» Required action 1
In the Twitter OAuth discussion, what failure rate did Pownce report when its app quit and opened Mobile Safari for authentication?
» Required action 2
Continue the Twitter OAuth discussion from the point where it stops.

» Text excerpt
+++

How do I get the Twitter API to respect the callback parameter with OAuth?

I'm working on an iPhone app that ideally uses OAuth to communicate with Twitter. I know a lot of people are doing the OAuth workflow inside of their apps using a UIWebView, but I don't agree with that and am going with the Pownce approach.
The problem is, Twitter has this whole scheme for working with desktop apps, using a pin number. When I register my app with Twitter, they have a web form asking me if I'm a desktop or web client. If I choose desktop client, when I try to have the user authorize, I can set the oauth_callback parameter but Twitter will ignore it after authorization and show a pin number. If, on twitter's form, I specify that I'm a web client, it requires me to enter a URL to redirect to after authorization. And, since I'm using an iPhone app-specific url scheme, their web form fails on validation as it only seems to accepts URLs conforming to the HTTP protocol.
So, it seems like I'm stuck - I can't say "desktop" because I don't want to bother with a pin, and I can't say "web" or I can't use an iPhone app URL. Any solution to this?
From your question:
I know a lot of people are doing the OAuth workflow inside of their apps using a UIWebView, but I don't agree with that and am going with the Pownce approach.
The Pownce article suggests that quitting your application and opening Mobile Safari to perform the authentication step is problematic, and that they started receiving bad reviews from users for doing it that way. They also experienced a failure rate of around 40%.
Pownce's solution is to use a UIWebView within your application instead, so I have a feeling you may have misinterpreted their recommendations. That being said, they do label this as a "naive" solution and go on to suggest a bunch of theoretical "ideal" solutions.
Another point you might not realise is that desktop applications (using the "out of band" / pin number method) and web applications need to open the Twitter site in either an embedded or external browser.
So you've got two choices on the iPhone:
Open up twitter.com in a UIWebView, specifying no oauth_callback parameter or oauth_callback=oob to start the pin-based out-of-band flow. The user then needs to copy the pin using the iPhone's copy-paste functionality, manually close the UIWebView, and paste the pin into your application. The pin can then be used converted to an access token.

+++

» Supplied entries

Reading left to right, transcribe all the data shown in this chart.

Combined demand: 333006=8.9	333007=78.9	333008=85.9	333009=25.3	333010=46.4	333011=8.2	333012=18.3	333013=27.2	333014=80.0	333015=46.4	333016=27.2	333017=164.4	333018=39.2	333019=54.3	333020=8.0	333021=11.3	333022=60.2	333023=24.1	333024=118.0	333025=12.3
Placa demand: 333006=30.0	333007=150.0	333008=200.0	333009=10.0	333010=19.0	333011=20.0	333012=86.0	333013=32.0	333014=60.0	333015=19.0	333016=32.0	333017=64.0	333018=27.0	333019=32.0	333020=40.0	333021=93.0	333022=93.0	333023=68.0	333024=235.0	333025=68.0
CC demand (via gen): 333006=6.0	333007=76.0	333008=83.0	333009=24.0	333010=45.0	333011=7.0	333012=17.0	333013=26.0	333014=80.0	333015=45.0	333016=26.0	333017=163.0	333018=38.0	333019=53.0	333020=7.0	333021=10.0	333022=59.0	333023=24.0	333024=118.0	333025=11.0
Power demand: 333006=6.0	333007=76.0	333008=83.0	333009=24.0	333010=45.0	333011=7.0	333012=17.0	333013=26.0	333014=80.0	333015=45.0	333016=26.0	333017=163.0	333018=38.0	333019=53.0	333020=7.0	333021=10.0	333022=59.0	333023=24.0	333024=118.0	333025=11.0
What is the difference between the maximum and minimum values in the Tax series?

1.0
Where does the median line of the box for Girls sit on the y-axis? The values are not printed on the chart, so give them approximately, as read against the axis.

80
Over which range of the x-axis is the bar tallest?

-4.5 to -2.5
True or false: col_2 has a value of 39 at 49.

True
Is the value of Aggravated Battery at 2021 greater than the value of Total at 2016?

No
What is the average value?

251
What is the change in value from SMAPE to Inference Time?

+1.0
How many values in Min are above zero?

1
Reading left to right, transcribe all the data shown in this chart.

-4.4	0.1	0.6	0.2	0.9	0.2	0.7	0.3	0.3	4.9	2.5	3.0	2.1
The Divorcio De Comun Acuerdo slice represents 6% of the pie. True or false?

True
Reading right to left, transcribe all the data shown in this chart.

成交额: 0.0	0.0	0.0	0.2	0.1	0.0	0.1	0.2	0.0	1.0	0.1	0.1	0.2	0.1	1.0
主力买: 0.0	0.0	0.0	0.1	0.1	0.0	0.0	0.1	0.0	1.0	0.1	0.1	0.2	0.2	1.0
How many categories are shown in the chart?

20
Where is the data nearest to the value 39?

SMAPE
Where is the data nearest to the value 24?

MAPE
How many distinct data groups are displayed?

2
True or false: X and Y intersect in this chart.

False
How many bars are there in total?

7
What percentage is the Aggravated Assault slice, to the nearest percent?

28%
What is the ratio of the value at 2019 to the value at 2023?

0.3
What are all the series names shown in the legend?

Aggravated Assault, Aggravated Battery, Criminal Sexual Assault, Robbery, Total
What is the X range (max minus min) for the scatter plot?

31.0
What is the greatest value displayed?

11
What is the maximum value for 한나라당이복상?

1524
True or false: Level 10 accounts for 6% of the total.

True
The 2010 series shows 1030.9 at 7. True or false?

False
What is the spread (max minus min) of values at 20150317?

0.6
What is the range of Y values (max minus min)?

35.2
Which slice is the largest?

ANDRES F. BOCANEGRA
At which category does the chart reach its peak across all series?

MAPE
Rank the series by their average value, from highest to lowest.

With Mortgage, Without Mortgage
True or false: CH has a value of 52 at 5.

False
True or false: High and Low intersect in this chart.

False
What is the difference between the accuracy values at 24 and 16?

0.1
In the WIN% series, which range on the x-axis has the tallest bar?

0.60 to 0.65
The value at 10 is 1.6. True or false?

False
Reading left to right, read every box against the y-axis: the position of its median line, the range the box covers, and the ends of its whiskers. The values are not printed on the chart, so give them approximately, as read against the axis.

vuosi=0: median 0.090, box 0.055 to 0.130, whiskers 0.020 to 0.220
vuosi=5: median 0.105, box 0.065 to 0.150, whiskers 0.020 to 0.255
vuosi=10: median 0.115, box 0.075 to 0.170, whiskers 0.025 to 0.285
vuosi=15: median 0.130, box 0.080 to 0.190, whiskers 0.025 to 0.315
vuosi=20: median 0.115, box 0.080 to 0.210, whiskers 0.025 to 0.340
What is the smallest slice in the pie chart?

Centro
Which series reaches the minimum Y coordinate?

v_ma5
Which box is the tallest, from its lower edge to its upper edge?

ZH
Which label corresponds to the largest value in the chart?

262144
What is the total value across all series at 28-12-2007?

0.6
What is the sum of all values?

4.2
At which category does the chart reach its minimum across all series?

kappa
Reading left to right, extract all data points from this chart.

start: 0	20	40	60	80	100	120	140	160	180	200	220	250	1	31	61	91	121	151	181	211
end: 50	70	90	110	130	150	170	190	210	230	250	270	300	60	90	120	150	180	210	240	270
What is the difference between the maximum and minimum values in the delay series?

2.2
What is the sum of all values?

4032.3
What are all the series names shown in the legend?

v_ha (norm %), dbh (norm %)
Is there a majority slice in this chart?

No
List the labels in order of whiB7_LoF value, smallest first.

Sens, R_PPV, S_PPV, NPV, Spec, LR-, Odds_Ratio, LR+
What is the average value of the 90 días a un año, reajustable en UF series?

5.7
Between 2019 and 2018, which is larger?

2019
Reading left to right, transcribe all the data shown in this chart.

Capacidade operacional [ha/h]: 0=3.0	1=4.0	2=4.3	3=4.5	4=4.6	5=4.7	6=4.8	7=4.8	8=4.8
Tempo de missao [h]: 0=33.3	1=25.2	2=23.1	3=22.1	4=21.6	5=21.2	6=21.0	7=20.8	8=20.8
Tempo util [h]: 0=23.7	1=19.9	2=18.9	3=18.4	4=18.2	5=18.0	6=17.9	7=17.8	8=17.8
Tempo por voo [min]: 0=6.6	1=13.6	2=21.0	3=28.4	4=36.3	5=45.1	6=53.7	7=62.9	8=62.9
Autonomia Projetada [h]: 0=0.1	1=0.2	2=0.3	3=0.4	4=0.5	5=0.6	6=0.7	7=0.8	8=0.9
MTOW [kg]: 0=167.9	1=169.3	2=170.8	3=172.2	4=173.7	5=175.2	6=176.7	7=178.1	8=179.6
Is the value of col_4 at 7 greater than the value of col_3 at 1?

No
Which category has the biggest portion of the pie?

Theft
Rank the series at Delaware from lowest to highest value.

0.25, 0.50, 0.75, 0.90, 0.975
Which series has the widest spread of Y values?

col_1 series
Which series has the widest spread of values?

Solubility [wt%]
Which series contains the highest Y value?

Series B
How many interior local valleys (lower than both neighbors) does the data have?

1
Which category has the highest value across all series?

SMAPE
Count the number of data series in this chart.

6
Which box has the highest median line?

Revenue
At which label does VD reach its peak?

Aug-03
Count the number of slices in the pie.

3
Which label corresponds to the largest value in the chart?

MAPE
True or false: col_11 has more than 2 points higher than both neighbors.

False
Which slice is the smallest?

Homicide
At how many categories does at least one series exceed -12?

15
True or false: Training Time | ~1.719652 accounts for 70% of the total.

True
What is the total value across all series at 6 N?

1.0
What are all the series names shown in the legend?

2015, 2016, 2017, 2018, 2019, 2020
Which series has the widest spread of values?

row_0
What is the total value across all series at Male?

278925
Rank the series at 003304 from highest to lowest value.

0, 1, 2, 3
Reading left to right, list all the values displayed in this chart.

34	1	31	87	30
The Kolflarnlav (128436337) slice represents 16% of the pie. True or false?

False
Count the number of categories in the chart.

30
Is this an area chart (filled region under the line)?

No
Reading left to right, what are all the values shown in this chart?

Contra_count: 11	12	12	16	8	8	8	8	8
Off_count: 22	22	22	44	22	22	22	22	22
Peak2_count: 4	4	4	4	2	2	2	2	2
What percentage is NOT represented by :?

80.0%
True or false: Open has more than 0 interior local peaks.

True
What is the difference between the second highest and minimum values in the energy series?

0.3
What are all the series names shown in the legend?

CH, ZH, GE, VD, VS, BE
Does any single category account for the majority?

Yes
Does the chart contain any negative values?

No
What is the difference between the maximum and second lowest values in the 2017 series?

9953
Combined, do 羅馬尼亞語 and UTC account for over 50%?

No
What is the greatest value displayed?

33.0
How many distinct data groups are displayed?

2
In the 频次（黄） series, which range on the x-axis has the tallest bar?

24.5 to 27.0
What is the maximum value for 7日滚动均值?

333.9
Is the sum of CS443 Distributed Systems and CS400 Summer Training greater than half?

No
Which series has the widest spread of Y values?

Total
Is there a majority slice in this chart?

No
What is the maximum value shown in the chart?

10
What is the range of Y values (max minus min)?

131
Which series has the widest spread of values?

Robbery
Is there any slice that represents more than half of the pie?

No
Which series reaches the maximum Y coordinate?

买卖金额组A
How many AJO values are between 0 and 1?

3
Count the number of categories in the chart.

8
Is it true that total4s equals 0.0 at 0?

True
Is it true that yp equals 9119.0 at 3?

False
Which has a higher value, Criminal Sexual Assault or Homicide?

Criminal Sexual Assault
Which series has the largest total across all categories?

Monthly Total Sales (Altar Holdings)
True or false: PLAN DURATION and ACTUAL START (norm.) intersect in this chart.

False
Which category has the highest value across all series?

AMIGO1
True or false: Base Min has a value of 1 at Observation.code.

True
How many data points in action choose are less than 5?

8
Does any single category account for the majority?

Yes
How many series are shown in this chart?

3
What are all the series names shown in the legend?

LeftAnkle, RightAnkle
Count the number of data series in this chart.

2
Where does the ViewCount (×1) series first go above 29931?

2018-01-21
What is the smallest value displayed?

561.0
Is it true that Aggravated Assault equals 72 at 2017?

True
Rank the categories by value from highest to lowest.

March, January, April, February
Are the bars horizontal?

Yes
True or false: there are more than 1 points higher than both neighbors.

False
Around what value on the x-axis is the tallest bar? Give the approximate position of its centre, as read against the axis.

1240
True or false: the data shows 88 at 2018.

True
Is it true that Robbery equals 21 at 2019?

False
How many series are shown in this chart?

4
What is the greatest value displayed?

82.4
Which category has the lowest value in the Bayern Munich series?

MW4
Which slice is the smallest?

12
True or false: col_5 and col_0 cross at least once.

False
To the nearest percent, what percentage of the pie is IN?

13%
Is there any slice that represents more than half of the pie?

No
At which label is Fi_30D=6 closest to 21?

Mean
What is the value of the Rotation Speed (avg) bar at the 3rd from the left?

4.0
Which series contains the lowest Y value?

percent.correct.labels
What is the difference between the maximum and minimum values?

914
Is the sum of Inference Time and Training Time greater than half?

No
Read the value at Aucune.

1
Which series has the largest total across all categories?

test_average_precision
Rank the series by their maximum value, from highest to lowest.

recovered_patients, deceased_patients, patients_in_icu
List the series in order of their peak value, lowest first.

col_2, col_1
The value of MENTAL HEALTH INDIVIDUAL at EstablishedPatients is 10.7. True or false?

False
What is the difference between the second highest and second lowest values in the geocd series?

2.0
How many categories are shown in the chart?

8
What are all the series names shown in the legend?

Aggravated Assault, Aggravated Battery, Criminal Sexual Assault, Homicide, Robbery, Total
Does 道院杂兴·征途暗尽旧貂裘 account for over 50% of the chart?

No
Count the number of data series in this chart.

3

+++

» Exercise answer 1
Around 40%.

» Exercise answer 2
Do it how everyone else is doing it (UIWebView + custom-uri://foo.bar in the callback parameter).
For obvious reasons, the first option is pretty crap and really only useful on platforms where Twitter is unable to redirect to a custom URI.
A simple solution may be to create an HTTP page that always sends a 301 redirect to your custom URL scheme and then provide that HTTP URL to the twitter web API.
Aside from that, Nathan's answer is very complete.
Here's how I do it: tell Twitter you're a web app, and make up any old HTTP:// URL to satisfy Twitter during registration of your oauth client.
Then in your app, pass the URL you want to in the callback parameter. Twitter (in my experience) uses the one you give it.
You could use an intermediate website for the authentication. Your app creates a unique id (hardware based?) and stores it. It then records it has sent the user for authentication and sends the unique id to your website. It then redirects the user to your website. Your website then sends the user to Twitter using oAuth. The user returns to your website and you mark the unique id as authenticated and store the authentication information. The user restarts the app on the iPhone, it reads it has sent the user for authentication and contacts your website with the unique id - and reads in the authentication information.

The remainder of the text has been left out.